Connection Leads to Relationships
If connection is the product of the future, the problem is not going to be connecting; human beings connect naturally–and arbitrarily.
If connection is the product of the future, the problem is not going to be developing the tools and technology to mediate, facilitate, develop and encourage those connections; human innovation is already beginning to drive that development.
If connection is the product of the future, the problem is going to be determining the value of that connection.
The assumptions, decisions, and even the drivers, that encourage the development of markets, regulations, policies, and procedures, at scale are absent in the face of something ephemeral, long-term, relationally based, and seemingly arbitrary from person to person.
Connection Requires Imagination
Remember that old Beatles song by John Lennon? Well, let’s engage in a bit of imagining….
Imagine if engagement with customers, clients, and others could be measured as a trackable KPI of success in your organization?
Imagine if you actually engineered your organization at all levels to compete not in a race to the bottom on price, product, or service, but instead if you engineered (through reward and recognition) for engagement through failure, risk-taking, and decision making?
Imagine if the digital tools you have lying around that you don’t know what to do with, were engaged in actively and intentionally increasing engagement, rather than just selling?
Imagine if engagement were the service your organization offered, and the product (physical, digital, or another form) was actually an afterthought?
Imagine if quality engagement with your employees through open-book management, pay transparency, and treating adults as if they are adults, were the “new normal” rather than a “radical departure.”

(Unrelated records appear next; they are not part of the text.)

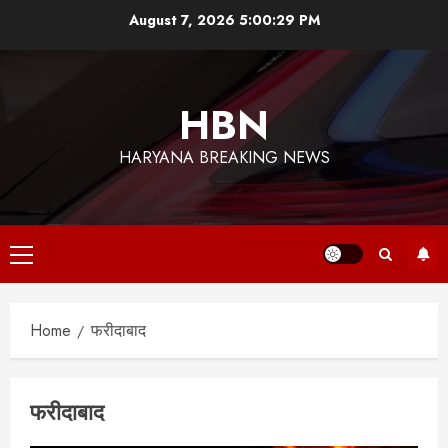
Skip
August 7, 2026
5:00:31 PM
to
content
HBN
HARYANA BREAKING NEWS
Primary
Menu
Home
फरीदाबाद
फरीदाबाद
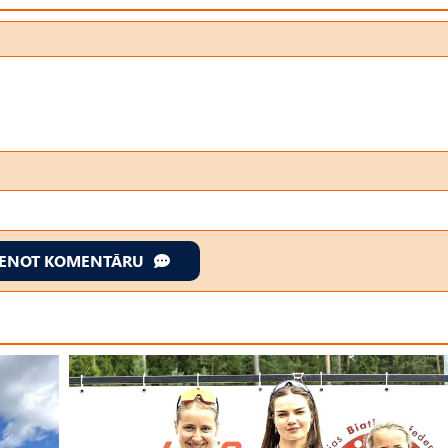
IENOT KOMENTĀRU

We don’t have to imagine the answers to any of these questions.
There are organizations at scale, that are doing all of these things all around us in all areas of the global economy. And even more so in a post-2020 work environment.
Connection Begins With Answering Questions
You can connect your employees socially, or via an LMS platform, but then what? Here are a few questions to get you thinking about this differently:
- What are we charging our customers and clients for?
- What are we paid to do?
- What do our clients and customers believe we are paid to do?
- What is the value of education about connection to our customers and clients?
- What is the value of connection for our customers and clients?
- What is the value of the tools around the act of connecting with our clients and customers?
- What do our clients think they want from each other?
- What is the market value of our network, to our customers and clients?
- What is the risk profile of our market, our clients, and our organization?
Answering these questions, along with carefully considering the inherent (and growing) value of storytelling, self-awareness, and conflict management (not resolution—that requires skillsets you, or your employees, might not want to acquire) will open the door to creating a macroculture of connection.
Avoiding these hard questions and hoping that another innovator, entrepreneur, or visionary will come along and create the web of support that the system of connection-as-the-economy requires, is foolhardy and dangerous.
If connection is the product of the future, the problem is going to be answering the questions, in brave ways and then acting on the scary answers.
The only question you really have to ask (and answer) in your organization is: Do you have the courage to go past imagining to acting?